RE: PROV-ISSUE-249 (two-derivations): Why do we have 3 derivations? [prov-dm]

Luc, Khalid,

I agree with reducing the derivation relations for simplification, and I think Khalid puts the case well. If accounts are just bundles without validity constraints, there is no difference between 1 and n activities. They are just different granularities of description of the same.

I'm not too clear how the imprecise and precise relations now differ. Can't there be different levels of precision (as the provenance becomes less scruffy)? For example, it is more precise to give an identifier for the activity that the derivation is due to, then more precise to give roles of the derivation entities in that activity, then more precise to give attributes of that activity, etc. Each amount of detail asserted allows a more precise reproduction of the activity.

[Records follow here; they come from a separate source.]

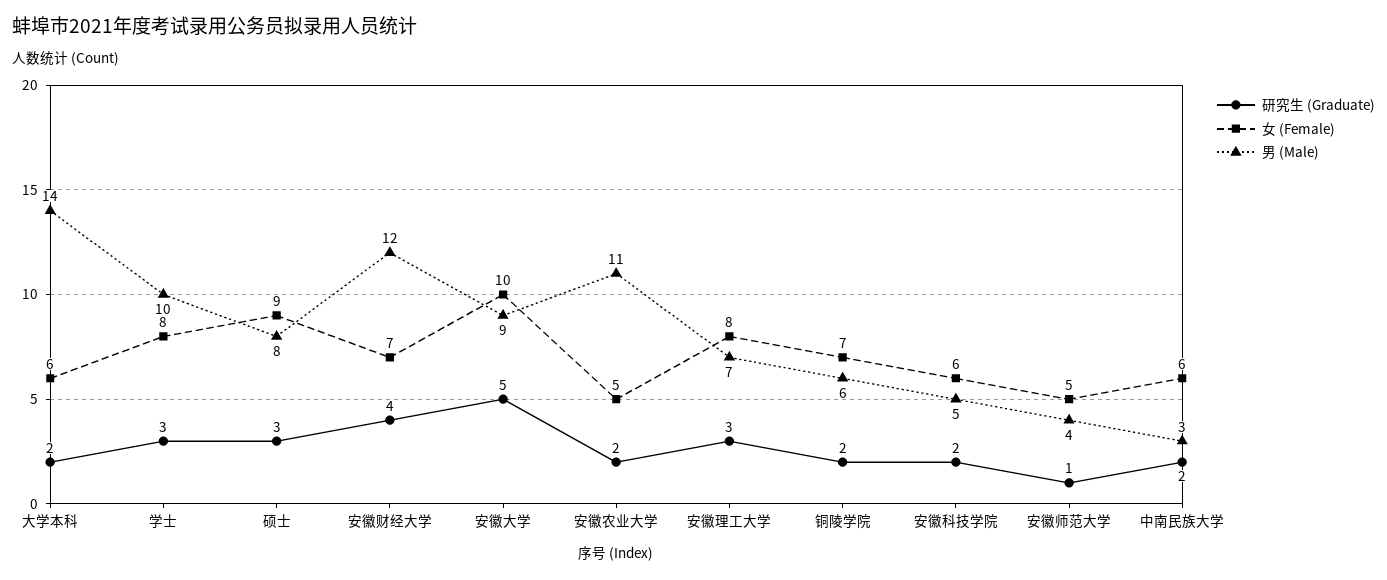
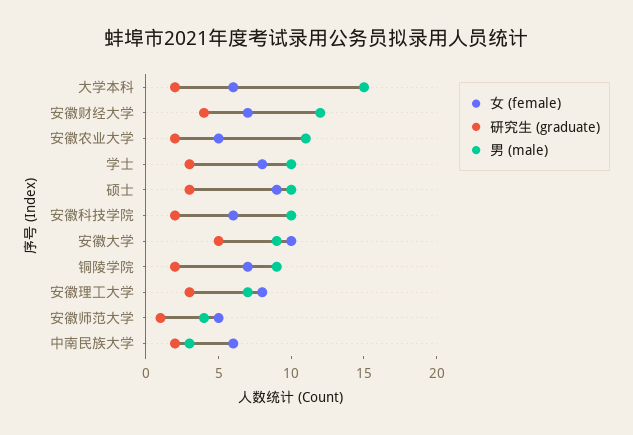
  {
    "研究生 (Graduate)": {
      "大学本科": 2,
      "学士": 3,
      "硕士": 3,
      "安徽财经大学": 4,
      "安徽大学": 5,
      "安徽农业大学": 2,
      "安徽理工大学": 3,
      "铜陵学院": 2,
      "安徽科技学院": 2,
      "安徽师范大学": 1,
      "中南民族大学": 2
    },
    "女 (Female)": {
      "大学本科": 6,
      "学士": 8,
      "硕士": 9,
      "安徽财经大学": 7,
      "安徽大学": 10,
      "安徽农业大学": 5,
      "安徽理工大学": 8,
      "铜陵学院": 7,
      "安徽科技学院": 6,
      "安徽师范大学": 5,
      "中南民族大学": 6
    },
    "男 (Male)": {
-     "大学本科": 14,
+     "大学本科": 15,
      "学士": 10,
-     "硕士": 8,
+     "硕士": 10,
      "安徽财经大学": 12,
      "安徽大学": 9,
      "安徽农业大学": 11,
      "安徽理工大学": 7,
-     "铜陵学院": 6,
+     "铜陵学院": 9,
-     "安徽科技学院": 5,
+     "安徽科技学院": 10,
      "安徽师范大学": 4,
      "中南民族大学": 3
    }
  }

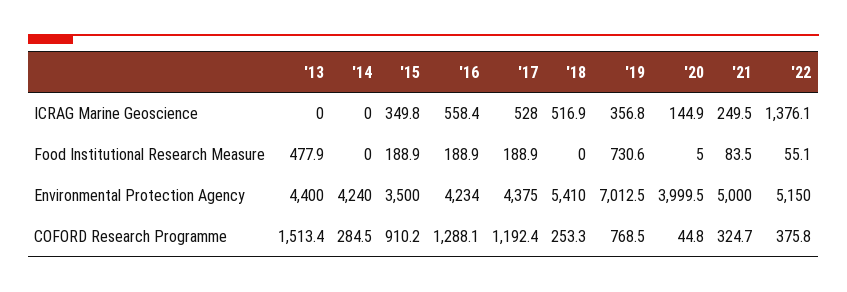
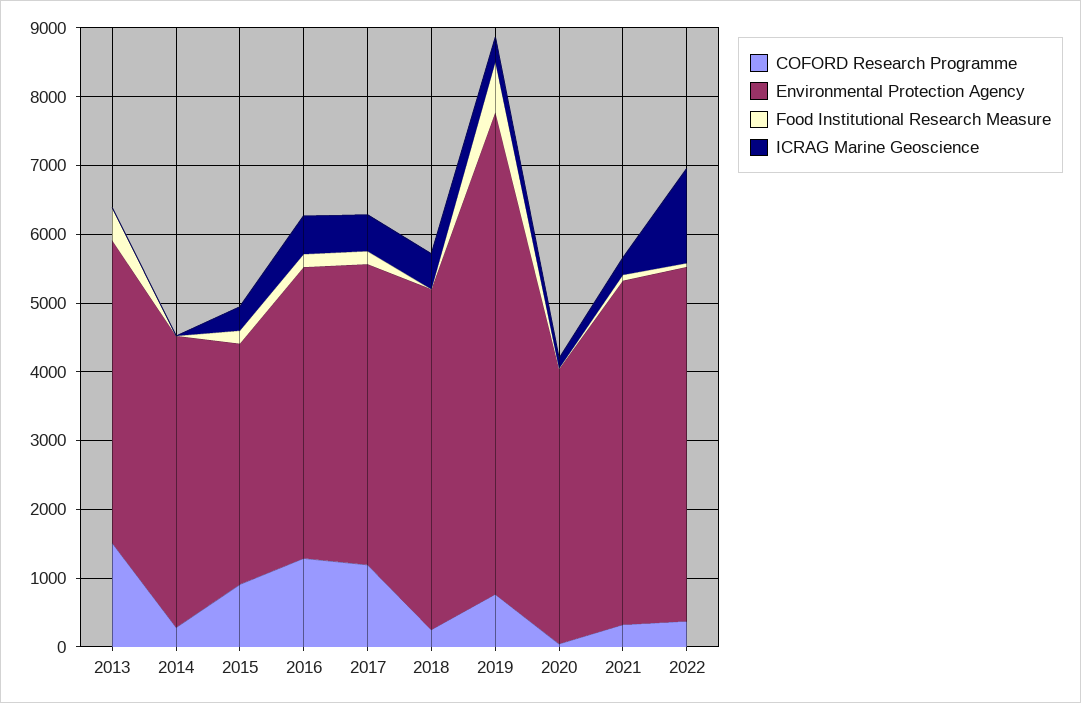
  {
    "ICRAG Marine Geoscience": {
      "'13": 0,
      "'14": 0,
      "'15": 349.8,
      "'16": 558.4,
      "'17": 528,
      "'18": 516.9,
      "'19": 356.8,
      "'20": 144.9,
      "'21": 249.5,
      "'22": 1376.1
    },
    "Food Institutional Research Measure": {
      "'13": 477.9,
      "'14": 0,
      "'15": 188.9,
      "'16": 188.9,
      "'17": 188.9,
      "'18": 0,
      "'19": 730.6,
      "'20": 5,
      "'21": 83.5,
      "'22": 55.1
    },
    "Environmental Protection Agency": {
      "'13": 4400,
      "'14": 4240,
      "'15": 3500,
      "'16": 4234,
      "'17": 4375,
-     "'18": 5410,
+     "'18": 5000,
      "'19": 7012.5,
      "'20": 3999.5,
      "'21": 5000,
      "'22": 5150
    },
    "COFORD Research Programme": {
      "'13": 1513.4,
      "'14": 284.5,
      "'15": 910.2,
      "'16": 1288.1,
      "'17": 1192.4,
      "'18": 253.3,
      "'19": 768.5,
      "'20": 44.8,
      "'21": 324.7,
      "'22": 375.8
    }
  }

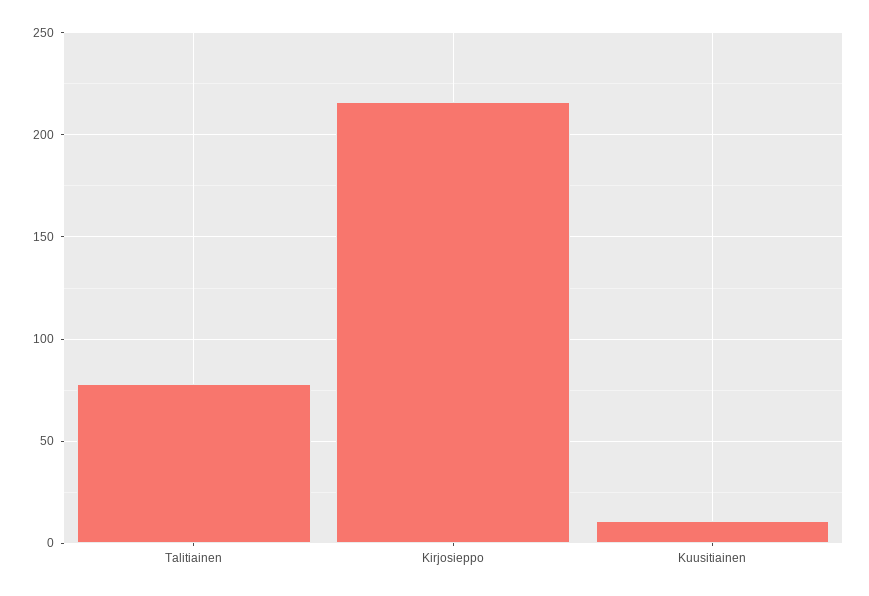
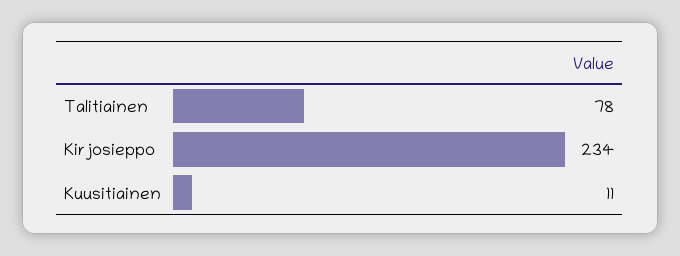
  {
    "Talitiainen": 78,
-   "Kirjosieppo": 215,
+   "Kirjosieppo": 234,
    "Kuusitiainen": 11
  }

If so, the above could be addressed in different ways. If you would like a concrete proposal: have only one the imprecise form of derivation assertion (wasDerivedFrom), and then a separate assertion to link a derivation to the activity it was due to (wasDerivedBy). All other "precise" information would be asserted using existing record types in the DM.

thanks,
Simon

Dr Simon Miles
Lecturer, Department of Computer Science
Kings College London, WC2R 2LS, UK
+44 (0)20 7848 1166

Modelling the Provenance of Data in Autonomous Systems:
http://eprints.dcs.kcl.ac.uk/1264/
________________________________________
From: Khalid Belhajjame [Khalid.Belhajjame@cs.man.ac.uk]
Sent: 10 February 2012 10:13
To: Provenance Working Group
Cc: Provenance Working Group Issue Tracker
Subject: Re: PROV-ISSUE-249 (two-derivations): Why do we have 3 derivations?  [prov-dm]

+1

I think this proposal will also simplify the model.
The consequence of applying this proposal will also IMO remove some
confusion, by avoiding talking about granularity of the activities
involved in the derivation. In particular, what for one observer can be
imprecise-1, because s/he believes that the activity involved in the
derivation is atomic, can be seen by another observer as imprecise-n,
because s/he believes that the activity involved in the derivation is
composite. Talking simply about precise and imprecise derivation allows
us to avoid this issue.

Khalid

On 09/02/2012 23:11, Provenance Working Group Issue Tracker wrote:
> PROV-ISSUE-249 (two-derivations): Why do we have 3 derivations? [prov-dm]
>
> http://www.w3.org/2011/prov/track/issues/249
>
> Raised by: Luc Moreau
> On product: prov-dm
>
> We currently have 3 derivations:
>
>
> A precise-1 derivation, written wasDerivedFrom(id, e2, e1, a, g2, u1, attrs)
> An imprecise-1 derivation, written wasDerivedFrom(id, e2,e1, t, attrs)
> An imprecise-n derivation, written wasDerivedFrom(id, e2, e1, t, attrs)
>
>
> Imprecise-1/imprecise-1 are distinguished with the attribute prov:steps.
>
> Why do we need 3 derivations?
>
> I believe that imprecise-n derivation is required for the 'scruffy provenance' use case.
>
> I believe that precise-1 derivation is required for the 'proper provenance' use case: in particular, it's a requirement for provenance based reproducibility.
>
> I don't understand why we have imprecise-1.  Why can we just have
> imprecise-n and precise-1?
>
> PS. If we go with this proposal, then they could simply be called imprecise/precise, and we don't need the attribute steps.
>
> PS2. They would essentially be a unqualified and a qualified derivation (in prov-o terminology).
>
>
>
>
>
>

Received on Monday, 13 February 2012 17:30:24 UTC